任务说明 —
1. 在这段关于γ肽核酸纳米载体的摘要中，载体为什么选用二甘醇（miniPEG），而不用常规的大分子量聚乙二醇？请用一到三句话回答。
2. 请从这段关于γ肽核酸纳米载体的摘要的最后一句之后接着往下写。

手性γ肽核酸多功能载体的构建及其在微流控芯片中对肿瘤细胞的作用研究

Peptide nucleic acid (PNA) is an antisense drug capable of specifically silencing gene expression. This work aims to solve the problems of PNA in practical application, such as poor tumor cells-targeted drug delivery, difficulty in entering the cells and uncontrollable drug release, by designing and constructing diketopyrrolopyrrole (DPP)-based multifunctional nanocarriers for delivery of PNA. In this work, two mixed DPP monomers, one is modified with diethylene glycol (miniPEG)-grafted chiral γPNA by disulfide linker and the other one with folic acid, can produce an novel nanocarrier in water via copper ions-induced DPP aggregation. Folic acid coat gives nanocarrier the capability of targeting tumor cells, while miniPEG gives nanaocarrier the high water solubility and stealth property, and also avoids the cytotoxicity of conventional polyethylene glycol with large molecular weight. This work studies the interaction between nanocarrier and cells by microfluidic chip capable of making different concentration gradient. In the tumor cells, the cleavage of the disulfide linker nanocarrier will be triggered by high concentration of thiols, most notably glutathione, which can release PNA from the surface of nanocarrier slowly and inhibit the growth of tumor cells. In addition, this work also studies the dissociation process of nanocarrier induced by coordination between copper ions inside the nanocarrier and thiols in tumor cells. The dissociation can recover two-photon imaging of DPP molecules, which is beneficial to the real-time monitoring of interaction between γPNA nanocarrier and cells. The goal of this work is to prepare an easily degradable, multifunctional nanocarrier for γPNA with low toxicity and establish a microfluidic chip-based system for rapid and stable drug evaluation , and finally promote the application of γPNA in the medical field.

[文档结构识别数据]
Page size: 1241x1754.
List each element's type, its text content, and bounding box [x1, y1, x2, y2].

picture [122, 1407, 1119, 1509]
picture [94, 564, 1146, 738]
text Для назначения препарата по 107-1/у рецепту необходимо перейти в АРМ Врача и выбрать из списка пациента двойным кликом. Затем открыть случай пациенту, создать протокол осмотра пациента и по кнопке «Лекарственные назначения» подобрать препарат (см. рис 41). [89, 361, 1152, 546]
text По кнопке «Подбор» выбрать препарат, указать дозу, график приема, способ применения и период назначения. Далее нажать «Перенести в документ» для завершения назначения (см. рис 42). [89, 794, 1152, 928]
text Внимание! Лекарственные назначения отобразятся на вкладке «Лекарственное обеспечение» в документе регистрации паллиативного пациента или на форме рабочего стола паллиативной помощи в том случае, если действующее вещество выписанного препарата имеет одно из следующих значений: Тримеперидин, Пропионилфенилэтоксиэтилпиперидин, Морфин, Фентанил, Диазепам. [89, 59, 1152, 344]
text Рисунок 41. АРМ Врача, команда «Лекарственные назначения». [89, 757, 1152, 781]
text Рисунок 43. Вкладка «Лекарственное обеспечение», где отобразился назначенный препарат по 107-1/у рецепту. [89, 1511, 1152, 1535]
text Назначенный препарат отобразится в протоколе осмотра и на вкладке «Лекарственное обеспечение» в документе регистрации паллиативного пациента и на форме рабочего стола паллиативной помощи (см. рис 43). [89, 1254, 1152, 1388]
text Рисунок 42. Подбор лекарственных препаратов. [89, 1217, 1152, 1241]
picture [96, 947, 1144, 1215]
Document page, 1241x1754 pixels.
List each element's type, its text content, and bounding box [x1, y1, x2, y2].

各题答案 —
1. miniPEG能使纳米载体具有较高的水溶性和隐身性。它还能避免常规大分子量聚乙二醇带来的细胞毒性。

2.
肽核酸（PNA）是一种能特异性沉默基因表达的反义药物。本项目围绕PNA药物存在靶向性差、难于进入细胞以及释放不可控等问题，构建基于吡咯并吡咯二酮（DPP）的PNA多功能纳米载体。拟将含二甘醇基（miniPEG）的γPNA 通过二硫键修饰吡啶基DPP，与叶酸修饰的DPP共混，经铜离子诱导聚集成γPNA纳米载体。叶酸外衣赋予载体靶向识别肿瘤细胞功能，miniPEG基团赋予载体高水溶性和"隐形性"，同时避免大分子聚乙二醇的细胞毒性。拟使用微流控浓度梯度生成芯片研究载体与细胞的相互作用。肿瘤细胞内高浓度生物硫还原二硫键，缓慢释放γPNA反义药物，抑制肿瘤细胞的增殖；生物硫与铜离子配位诱导载体的解离及DPP双光子成像功能的恢复，实时跟踪载体与细胞的相互作用。本项目旨在制备一种低毒性、易降解的γPNA多功能纳米载体并构建基于微流控芯片的快速、稳定药物作用评估系统，推动γPNA 药物在医学领域的应用。

基于碱基互补配对的基因芯片技术及反义治疗技术需要设计理化性质优异，生物相容性好，识别性能强的核酸序列和科学的药物递送体系。本项目围绕γPNA的探针设计和多功能药物载体的稳定性、选择性释放药物、载体成像及药物评估等关键科学问题，拓宽γPNA在生物医学领域的应用。首先，合成了基于Fmoc保护的miniPEG基团修饰的手性γPNA单体和序列。其次，通过Fluent流体力学软件设计了药物浓度稀释梯度微流控芯片，为开展载药实验与细胞实验提供了研究基础。基于介孔纳米二氧化硅(MSN)，DPP衍生物和盐酸阿霉素制备了一种新型的刺激响应型的纳米载药系统。载体中的吡啶基吡咯并吡咯二酮衍生物可同时发挥门控及成像作用，实现了纳米载体选择性释放药物和载体示踪。同时，本项目进一步推进了手性γPNA芯片的制备与应用探索，为γPNA药物递送系统的构建提供基础，有望推动γPNA在生物医学中的应用。本项目所获得的研究成果，已发表ESI期刊论文18篇，其中带有项目第一资助标记的17篇，IF≥10的4篇；申请了专利12项（发明专利10项），授权专利6项（发明专利4项）；培养毕业博士研究生3名，毕业硕士研究生5名，在读博士研究生3名，在读硕士研究生5名。